In the last few weeks we’ve
heard reports in the media about budget proposals emerging from Congress. There’s
the House Republican plan and the Senate Democratic plan. You’d be forgiven for
thinking that’s it, because for some reason almost no one discusses the third
congressional budget, that of the House Progressive
Caucus. I only know because I regularly read Paul Krugman, who wrote
a column about it last week.
Business Insider, a
business-oriented website, commissioned a poll in February asking people to compare
three different approaches to averting the sequester. These were basically
versions of the three congressional budgets. The winner was the Progressive
Caucus’s budget:
Surveys have found that asking people about just titles of plans or telling people who proposed policy changes the results, so the point of this poll was to see what people thought of the plans when they were fully explained, but also stripped of partisan labels…Surprisingly, the plan that polled the strongest was the House Progressive Caucus plan. More than half of respondents supported it compared to sequestration and just a fifth of respondents were opposed… Shockingly, 47 percent of Republicans preferred the House Progressive plan to the sequester. This means that Republicans supported the House Progressive plan just as much as they supported their own party's plan.
A “truism” about America is that we’re a center-right
nation. That might have been true in
the past (although I doubt it), but I think it is definitely not accurate now.
Polls regularly show that Americans support socialist government programs—as
long as you don’t use the word “socialist.” (Notice the beginning of the Business Insider quote: telling people
who sponsored a plan biases their opinion.)
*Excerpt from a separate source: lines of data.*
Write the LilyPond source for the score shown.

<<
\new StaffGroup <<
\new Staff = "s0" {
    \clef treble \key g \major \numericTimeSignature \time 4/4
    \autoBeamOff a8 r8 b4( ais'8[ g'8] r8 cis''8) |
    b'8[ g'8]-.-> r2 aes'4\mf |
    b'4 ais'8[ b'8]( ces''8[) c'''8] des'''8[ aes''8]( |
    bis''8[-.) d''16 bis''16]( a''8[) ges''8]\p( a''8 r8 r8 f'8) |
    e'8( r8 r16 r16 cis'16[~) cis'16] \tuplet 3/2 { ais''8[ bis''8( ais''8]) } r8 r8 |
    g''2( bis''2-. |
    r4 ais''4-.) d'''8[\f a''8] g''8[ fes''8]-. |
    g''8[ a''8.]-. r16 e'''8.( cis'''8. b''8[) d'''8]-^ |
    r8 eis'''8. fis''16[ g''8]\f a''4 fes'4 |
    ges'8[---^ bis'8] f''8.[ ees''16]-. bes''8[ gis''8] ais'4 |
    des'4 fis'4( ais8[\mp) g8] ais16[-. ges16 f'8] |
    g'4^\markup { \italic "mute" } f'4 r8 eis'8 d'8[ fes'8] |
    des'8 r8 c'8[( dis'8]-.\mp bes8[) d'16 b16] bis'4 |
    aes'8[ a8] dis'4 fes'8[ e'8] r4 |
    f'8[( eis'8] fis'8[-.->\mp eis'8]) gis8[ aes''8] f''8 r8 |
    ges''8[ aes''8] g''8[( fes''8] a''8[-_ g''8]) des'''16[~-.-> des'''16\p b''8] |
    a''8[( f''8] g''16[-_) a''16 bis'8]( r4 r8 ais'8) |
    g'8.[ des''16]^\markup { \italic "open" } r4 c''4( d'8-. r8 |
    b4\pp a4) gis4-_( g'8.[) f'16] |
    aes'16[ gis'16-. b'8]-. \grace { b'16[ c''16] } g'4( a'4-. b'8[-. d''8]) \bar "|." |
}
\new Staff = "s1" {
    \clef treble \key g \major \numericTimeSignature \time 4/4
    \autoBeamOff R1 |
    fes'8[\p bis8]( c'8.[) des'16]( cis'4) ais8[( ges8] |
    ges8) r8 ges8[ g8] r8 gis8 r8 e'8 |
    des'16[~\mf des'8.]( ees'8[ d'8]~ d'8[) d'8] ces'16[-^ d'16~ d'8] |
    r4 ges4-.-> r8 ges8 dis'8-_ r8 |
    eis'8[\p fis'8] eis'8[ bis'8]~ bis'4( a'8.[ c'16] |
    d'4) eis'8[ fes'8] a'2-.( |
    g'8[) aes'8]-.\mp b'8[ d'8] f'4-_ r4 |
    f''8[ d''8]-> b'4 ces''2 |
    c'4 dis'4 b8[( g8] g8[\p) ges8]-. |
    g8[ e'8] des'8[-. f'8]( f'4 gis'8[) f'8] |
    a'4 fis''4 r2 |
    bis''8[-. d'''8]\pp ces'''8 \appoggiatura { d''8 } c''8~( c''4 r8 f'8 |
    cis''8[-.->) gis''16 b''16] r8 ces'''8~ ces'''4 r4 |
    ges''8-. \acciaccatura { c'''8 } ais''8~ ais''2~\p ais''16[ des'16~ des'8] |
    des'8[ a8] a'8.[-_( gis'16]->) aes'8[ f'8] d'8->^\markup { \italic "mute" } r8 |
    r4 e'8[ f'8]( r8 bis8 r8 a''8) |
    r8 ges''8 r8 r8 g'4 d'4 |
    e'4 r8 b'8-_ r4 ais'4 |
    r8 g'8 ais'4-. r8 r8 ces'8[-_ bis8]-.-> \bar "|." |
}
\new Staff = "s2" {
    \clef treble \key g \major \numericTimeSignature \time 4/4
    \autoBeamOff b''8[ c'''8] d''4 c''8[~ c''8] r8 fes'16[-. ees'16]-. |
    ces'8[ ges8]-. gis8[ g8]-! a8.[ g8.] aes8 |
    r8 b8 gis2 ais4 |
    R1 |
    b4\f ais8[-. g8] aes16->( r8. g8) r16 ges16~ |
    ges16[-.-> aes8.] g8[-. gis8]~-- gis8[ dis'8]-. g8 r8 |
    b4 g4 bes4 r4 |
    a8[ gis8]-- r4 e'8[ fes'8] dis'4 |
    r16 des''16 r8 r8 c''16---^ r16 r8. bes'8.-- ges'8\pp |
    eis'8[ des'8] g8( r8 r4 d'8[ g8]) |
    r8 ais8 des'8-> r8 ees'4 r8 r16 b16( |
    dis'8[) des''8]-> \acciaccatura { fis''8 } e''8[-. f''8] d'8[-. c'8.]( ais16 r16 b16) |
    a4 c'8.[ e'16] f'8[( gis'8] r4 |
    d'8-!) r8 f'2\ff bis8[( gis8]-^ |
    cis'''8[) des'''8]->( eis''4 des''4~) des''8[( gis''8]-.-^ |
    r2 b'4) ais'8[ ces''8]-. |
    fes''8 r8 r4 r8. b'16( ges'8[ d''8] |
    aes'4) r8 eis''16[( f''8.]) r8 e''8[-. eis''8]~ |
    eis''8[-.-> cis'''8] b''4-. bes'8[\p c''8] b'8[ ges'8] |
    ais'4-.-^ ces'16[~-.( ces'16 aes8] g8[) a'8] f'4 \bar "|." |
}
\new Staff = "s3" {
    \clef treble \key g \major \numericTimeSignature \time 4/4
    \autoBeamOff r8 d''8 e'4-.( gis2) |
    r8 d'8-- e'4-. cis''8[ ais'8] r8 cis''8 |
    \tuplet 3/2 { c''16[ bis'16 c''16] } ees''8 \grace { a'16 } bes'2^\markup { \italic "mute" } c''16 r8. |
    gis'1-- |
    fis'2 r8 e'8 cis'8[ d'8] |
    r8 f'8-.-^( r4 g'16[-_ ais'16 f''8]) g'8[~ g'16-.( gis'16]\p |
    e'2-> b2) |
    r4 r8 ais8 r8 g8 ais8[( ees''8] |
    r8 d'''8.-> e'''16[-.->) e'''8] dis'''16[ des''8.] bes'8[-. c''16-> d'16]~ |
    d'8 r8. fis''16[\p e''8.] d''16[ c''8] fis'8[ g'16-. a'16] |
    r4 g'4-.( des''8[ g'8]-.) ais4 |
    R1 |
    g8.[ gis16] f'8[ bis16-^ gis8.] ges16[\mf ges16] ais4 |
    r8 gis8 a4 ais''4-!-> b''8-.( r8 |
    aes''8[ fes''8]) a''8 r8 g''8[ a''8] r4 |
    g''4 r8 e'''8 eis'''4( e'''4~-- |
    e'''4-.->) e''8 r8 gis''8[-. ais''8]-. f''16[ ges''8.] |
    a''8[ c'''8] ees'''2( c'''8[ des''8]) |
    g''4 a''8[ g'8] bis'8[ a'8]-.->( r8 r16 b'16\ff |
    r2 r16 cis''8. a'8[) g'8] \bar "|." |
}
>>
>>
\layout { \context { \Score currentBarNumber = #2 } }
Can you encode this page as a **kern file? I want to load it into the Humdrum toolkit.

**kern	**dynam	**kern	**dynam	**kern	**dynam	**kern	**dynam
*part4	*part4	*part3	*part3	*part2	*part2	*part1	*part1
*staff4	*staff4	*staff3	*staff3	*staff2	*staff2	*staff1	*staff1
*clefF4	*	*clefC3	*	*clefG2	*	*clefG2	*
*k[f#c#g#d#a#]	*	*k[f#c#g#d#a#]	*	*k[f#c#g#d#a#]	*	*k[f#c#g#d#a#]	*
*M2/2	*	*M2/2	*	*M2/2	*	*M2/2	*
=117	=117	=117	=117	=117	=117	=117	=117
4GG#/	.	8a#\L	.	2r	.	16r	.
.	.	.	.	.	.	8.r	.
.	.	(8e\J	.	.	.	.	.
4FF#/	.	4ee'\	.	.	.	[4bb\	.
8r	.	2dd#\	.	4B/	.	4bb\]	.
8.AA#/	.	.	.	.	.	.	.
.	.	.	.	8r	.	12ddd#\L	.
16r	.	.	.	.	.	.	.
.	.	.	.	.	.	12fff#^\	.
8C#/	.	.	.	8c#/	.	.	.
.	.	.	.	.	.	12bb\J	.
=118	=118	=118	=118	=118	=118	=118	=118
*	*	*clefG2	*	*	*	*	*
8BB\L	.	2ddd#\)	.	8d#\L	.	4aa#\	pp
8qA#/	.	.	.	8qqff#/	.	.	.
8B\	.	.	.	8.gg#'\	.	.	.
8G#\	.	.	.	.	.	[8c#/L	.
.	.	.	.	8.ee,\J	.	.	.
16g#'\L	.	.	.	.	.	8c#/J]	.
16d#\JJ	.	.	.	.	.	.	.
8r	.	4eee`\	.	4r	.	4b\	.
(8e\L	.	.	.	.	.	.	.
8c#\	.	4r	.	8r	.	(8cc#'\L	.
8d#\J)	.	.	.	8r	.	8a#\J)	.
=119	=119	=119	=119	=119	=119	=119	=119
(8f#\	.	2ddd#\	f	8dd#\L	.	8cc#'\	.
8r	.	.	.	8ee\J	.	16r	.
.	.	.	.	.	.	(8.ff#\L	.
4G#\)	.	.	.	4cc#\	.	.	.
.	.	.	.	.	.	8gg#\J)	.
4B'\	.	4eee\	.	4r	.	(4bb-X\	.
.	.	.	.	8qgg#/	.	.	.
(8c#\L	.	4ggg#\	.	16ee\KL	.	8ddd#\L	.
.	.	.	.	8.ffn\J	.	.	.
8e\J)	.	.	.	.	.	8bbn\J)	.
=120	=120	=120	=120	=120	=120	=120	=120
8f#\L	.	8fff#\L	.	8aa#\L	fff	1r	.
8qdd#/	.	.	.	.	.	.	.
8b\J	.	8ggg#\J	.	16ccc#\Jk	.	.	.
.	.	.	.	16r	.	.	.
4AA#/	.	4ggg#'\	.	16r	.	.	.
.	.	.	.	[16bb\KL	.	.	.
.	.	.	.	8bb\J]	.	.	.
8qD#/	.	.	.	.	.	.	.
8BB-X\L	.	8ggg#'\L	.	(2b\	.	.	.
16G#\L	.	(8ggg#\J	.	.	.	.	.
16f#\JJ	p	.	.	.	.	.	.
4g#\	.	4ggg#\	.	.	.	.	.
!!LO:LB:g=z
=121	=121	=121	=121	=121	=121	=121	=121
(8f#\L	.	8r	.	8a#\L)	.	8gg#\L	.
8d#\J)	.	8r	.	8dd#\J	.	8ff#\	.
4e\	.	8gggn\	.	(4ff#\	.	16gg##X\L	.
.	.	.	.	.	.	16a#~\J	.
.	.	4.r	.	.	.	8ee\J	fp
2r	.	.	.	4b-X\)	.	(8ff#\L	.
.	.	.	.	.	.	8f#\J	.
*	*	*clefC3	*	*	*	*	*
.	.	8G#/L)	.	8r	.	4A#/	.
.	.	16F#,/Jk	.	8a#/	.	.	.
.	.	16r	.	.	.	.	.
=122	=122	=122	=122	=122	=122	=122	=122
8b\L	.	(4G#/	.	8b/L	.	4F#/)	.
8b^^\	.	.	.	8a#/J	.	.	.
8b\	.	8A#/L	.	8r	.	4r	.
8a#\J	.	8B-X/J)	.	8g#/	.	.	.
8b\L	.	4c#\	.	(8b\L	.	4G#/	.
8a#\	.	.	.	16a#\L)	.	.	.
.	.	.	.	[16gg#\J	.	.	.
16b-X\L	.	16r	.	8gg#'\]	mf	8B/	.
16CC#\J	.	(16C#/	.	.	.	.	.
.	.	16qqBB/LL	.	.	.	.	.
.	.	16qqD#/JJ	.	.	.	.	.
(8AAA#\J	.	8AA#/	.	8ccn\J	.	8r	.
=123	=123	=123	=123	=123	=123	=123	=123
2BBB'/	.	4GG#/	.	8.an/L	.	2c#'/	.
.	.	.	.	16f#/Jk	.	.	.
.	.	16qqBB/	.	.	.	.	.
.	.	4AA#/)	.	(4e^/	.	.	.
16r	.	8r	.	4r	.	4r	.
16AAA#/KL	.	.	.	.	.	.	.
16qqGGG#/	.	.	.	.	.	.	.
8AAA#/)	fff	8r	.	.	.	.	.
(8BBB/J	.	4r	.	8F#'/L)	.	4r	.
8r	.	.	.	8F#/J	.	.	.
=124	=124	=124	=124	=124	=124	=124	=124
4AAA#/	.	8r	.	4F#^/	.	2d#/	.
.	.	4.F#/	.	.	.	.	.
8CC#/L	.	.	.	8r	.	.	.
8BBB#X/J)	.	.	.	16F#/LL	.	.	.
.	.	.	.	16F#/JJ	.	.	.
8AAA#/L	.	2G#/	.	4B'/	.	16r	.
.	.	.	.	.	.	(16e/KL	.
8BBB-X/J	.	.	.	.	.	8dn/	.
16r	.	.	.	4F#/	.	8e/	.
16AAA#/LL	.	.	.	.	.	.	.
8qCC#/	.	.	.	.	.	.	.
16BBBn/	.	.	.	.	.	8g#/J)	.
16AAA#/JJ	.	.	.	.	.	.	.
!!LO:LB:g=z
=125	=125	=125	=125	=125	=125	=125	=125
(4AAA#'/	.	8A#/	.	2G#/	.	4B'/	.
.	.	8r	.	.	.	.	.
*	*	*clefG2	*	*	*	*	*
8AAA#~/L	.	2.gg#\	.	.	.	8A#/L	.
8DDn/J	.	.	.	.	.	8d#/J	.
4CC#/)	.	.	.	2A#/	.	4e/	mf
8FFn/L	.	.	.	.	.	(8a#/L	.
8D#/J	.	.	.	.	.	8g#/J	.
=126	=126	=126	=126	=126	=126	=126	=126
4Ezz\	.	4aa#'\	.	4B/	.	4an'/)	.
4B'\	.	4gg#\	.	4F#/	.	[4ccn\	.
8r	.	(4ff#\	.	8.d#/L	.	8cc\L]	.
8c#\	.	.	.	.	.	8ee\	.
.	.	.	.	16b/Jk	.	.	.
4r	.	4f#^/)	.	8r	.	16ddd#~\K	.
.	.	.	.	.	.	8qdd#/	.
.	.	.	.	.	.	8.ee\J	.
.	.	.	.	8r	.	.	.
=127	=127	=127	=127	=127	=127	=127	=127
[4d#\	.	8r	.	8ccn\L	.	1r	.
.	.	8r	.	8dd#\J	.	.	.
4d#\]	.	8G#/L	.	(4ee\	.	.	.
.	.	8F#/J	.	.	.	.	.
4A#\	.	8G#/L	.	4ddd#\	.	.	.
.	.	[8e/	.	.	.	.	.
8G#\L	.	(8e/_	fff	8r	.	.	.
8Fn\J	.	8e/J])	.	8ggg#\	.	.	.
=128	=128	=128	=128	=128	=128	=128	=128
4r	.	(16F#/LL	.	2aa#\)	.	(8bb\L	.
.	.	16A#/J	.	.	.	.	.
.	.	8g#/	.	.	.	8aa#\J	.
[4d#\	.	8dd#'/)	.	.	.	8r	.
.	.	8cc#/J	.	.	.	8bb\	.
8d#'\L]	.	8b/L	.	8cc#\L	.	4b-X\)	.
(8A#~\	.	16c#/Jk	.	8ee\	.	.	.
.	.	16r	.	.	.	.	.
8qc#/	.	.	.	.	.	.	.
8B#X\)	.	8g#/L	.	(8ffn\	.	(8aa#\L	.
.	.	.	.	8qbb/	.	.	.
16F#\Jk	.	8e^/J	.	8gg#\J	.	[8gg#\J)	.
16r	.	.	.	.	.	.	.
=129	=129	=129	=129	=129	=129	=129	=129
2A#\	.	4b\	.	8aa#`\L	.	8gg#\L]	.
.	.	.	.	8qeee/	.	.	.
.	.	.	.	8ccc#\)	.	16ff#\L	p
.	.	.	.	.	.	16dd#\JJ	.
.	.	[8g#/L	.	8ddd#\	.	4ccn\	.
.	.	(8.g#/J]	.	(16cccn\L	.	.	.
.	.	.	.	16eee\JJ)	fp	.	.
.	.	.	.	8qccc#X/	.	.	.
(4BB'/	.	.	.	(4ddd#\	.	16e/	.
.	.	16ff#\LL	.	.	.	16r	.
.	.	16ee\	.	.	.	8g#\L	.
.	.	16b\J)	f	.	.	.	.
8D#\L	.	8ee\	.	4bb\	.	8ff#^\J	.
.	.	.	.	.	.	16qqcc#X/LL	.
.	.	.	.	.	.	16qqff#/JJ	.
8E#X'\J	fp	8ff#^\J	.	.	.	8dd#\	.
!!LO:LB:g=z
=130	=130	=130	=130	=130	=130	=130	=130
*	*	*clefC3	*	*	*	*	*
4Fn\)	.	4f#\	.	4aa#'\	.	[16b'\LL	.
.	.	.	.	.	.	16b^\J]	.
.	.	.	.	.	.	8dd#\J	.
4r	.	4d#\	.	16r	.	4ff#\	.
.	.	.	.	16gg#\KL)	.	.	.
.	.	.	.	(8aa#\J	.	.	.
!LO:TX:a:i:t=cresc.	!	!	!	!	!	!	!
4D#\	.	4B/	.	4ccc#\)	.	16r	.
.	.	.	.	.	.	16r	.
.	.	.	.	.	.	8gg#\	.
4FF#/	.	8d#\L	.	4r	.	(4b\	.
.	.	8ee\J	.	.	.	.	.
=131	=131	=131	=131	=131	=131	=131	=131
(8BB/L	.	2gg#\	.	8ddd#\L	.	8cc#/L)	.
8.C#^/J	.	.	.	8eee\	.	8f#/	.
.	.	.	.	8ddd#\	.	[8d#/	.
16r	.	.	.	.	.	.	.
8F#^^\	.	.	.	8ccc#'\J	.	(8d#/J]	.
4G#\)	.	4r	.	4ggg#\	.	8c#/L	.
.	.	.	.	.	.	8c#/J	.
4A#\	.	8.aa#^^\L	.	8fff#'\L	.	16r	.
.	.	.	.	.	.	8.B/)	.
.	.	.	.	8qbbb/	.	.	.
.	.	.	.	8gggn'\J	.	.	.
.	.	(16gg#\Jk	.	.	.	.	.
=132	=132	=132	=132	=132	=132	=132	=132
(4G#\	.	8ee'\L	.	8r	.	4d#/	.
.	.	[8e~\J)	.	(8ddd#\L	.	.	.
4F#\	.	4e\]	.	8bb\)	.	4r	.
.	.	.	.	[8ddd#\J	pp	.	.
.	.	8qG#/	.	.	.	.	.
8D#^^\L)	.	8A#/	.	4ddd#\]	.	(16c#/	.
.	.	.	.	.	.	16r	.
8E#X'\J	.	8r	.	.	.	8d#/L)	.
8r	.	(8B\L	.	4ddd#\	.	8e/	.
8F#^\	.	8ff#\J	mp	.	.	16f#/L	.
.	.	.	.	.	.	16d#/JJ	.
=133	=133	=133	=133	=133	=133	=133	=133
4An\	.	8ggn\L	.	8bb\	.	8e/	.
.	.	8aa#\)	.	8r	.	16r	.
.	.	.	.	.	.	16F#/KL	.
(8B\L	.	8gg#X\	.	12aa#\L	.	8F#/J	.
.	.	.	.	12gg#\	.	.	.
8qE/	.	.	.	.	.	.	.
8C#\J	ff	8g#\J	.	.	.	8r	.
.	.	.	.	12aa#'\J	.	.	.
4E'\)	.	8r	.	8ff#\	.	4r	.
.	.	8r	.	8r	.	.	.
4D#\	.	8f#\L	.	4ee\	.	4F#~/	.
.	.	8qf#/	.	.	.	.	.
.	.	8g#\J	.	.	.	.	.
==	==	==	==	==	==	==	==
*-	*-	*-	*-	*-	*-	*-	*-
Another news story last week reported that the number of
Americans owning guns is dropping. This decrease in gun ownership is happening
across all regions of the country, in cities and rural areas. “The household
gun ownership rate has fallen from an average of 50 percent in the 1970s to 49
percent in the 1980s, 43 percent in the 1990s and 35 percent in the 2000s,
according to the survey data, analyzed
by The New York Times.”
The number of guns in private hands may be at an all-time
high, but that just means that these guns are being concentrated in the hands
of a shrinking minority of the population. I think this is a progressive
development, because not owning a gun means giving up the ability to personally
enact vigilante justice and instead depending on the state for protection.
National attitudes about gay
marriage and race are all moving to the more liberal side of the spectrum. The
victory of President Obama in 2012 was famously a shock to the right-wing—supposedly
Mitt Romney didn’t have a concession speech ready on election night because he
was so sure he was going to win.
This progressive shift is
rewriting the story of America, but that story isn’t being widely told—yet.
Mr. Krugman says this about the Progressive Caucus’s budget:
I’ve seen some people describe the caucus proposal as a “Ryan plan of the left,” but that’s unfair. There are no Ryan-style magic asterisks, trillion-dollar savings that are assumed to come from unspecified sources; this is an honest proposal. And “Back to Work” rests on solid macroeconomic analysis, not the fantasy “expansionary austerity” economics — the claim that slashing spending in a depressed economy somehow promotes job growth rather than deepening the depression — that Mr. Ryan continues to espouse despite the doctrine’s total failure in Europe.
No, the only thing the progressive caucus and Mr. Ryan share is audacity. And it’s refreshing to see someone break with the usual Washington notion that political “courage” means proposing that we hurt the poor while sparing the rich. No doubt the caucus plan is too audacious to have any chance of becoming law; but the same can be said of the Ryan plan.
So where is this all going? Realistically, we aren’t likely to get a Grand Bargain any time soon. Nonetheless, my sense is that there is some real movement here, and it’s in a direction conservatives won’t like.
As I said, Mr. Ryan’s efforts are finally starting to get the derision they deserve, while progressives seem, at long last, to be finding their voice. Little by little, Washington’s fog of fiscal flimflam seems to be lifting.